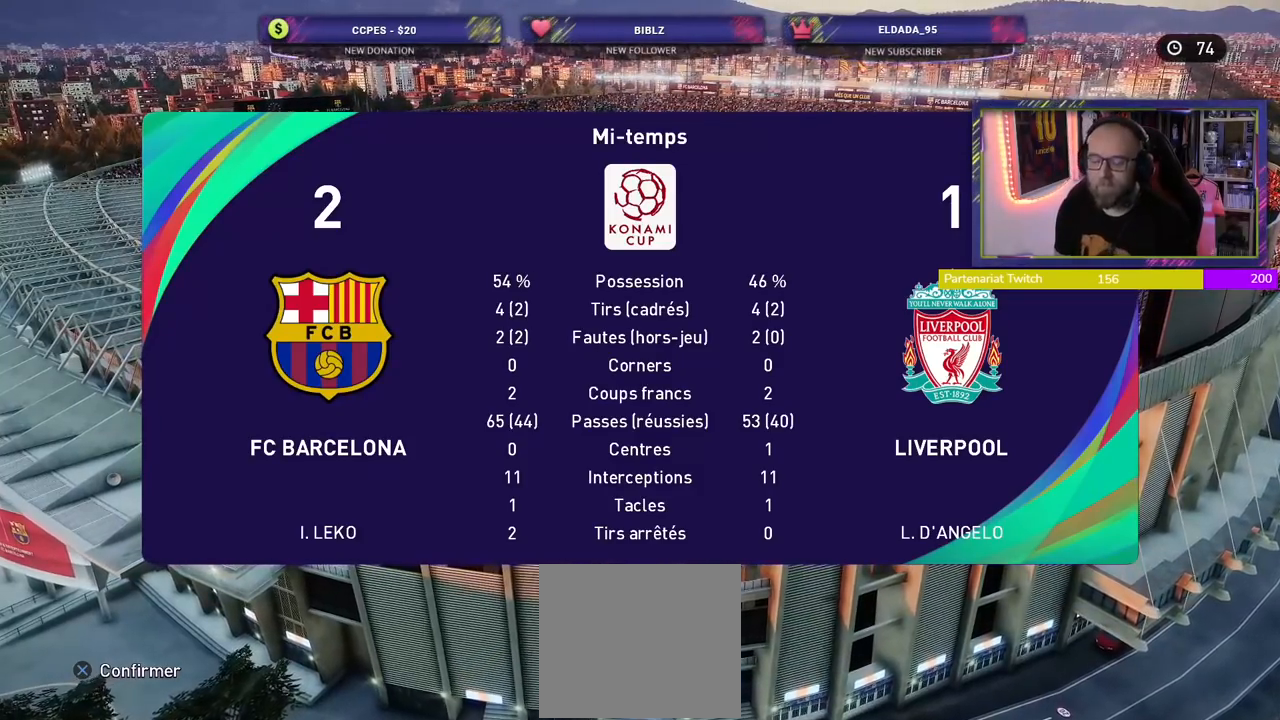
Gameplay with a controller (PlayStation layout); each line is a JSON object with the inputs held at the frame after it. "events" lists button and stick changes between this image and that frame as [ms after this image, input, new state], when the widget could be followed in between.
{"buttons": ["CROSS"], "left_stick": "center", "right_stick": "center", "events": [[440, "CROSS", "down"]]}
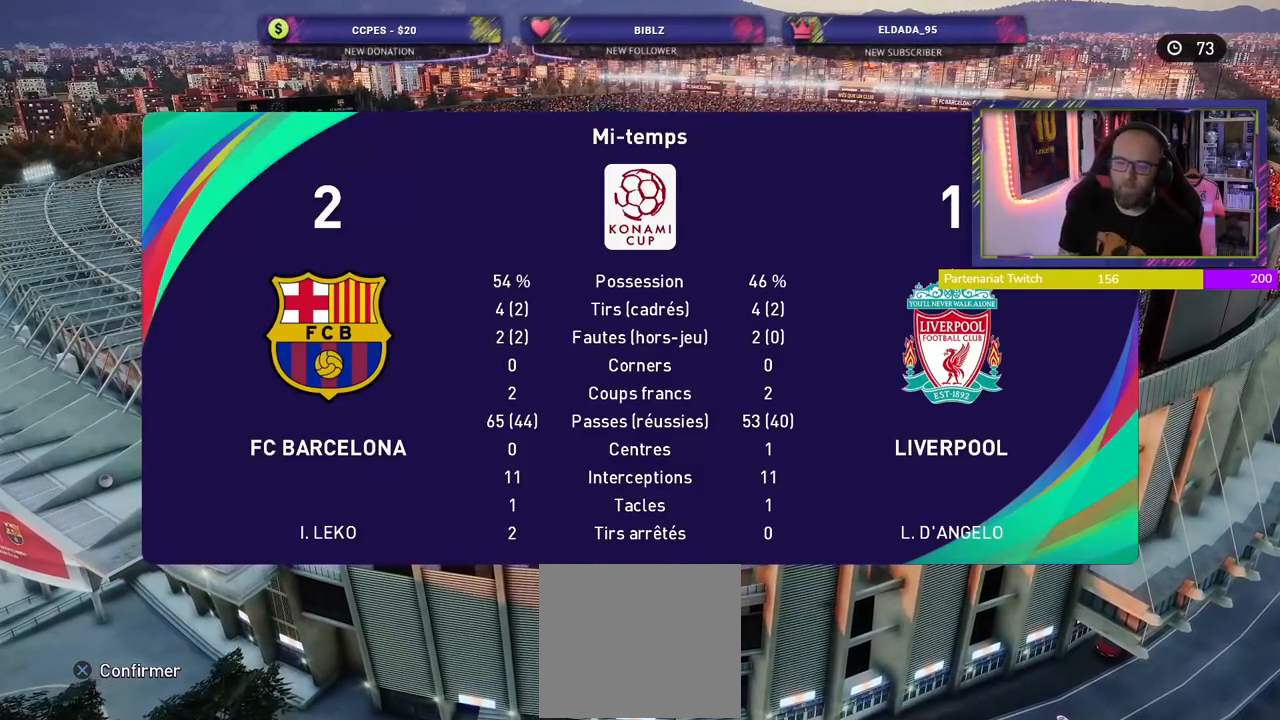
{"buttons": [], "left_stick": "center", "right_stick": "center", "events": [[40, "CROSS", "up"]]}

========================================================================

▶ Task statement: In the data above, tally the lines holding "CROSS" and answer with the figure only.

▶ Response below: 2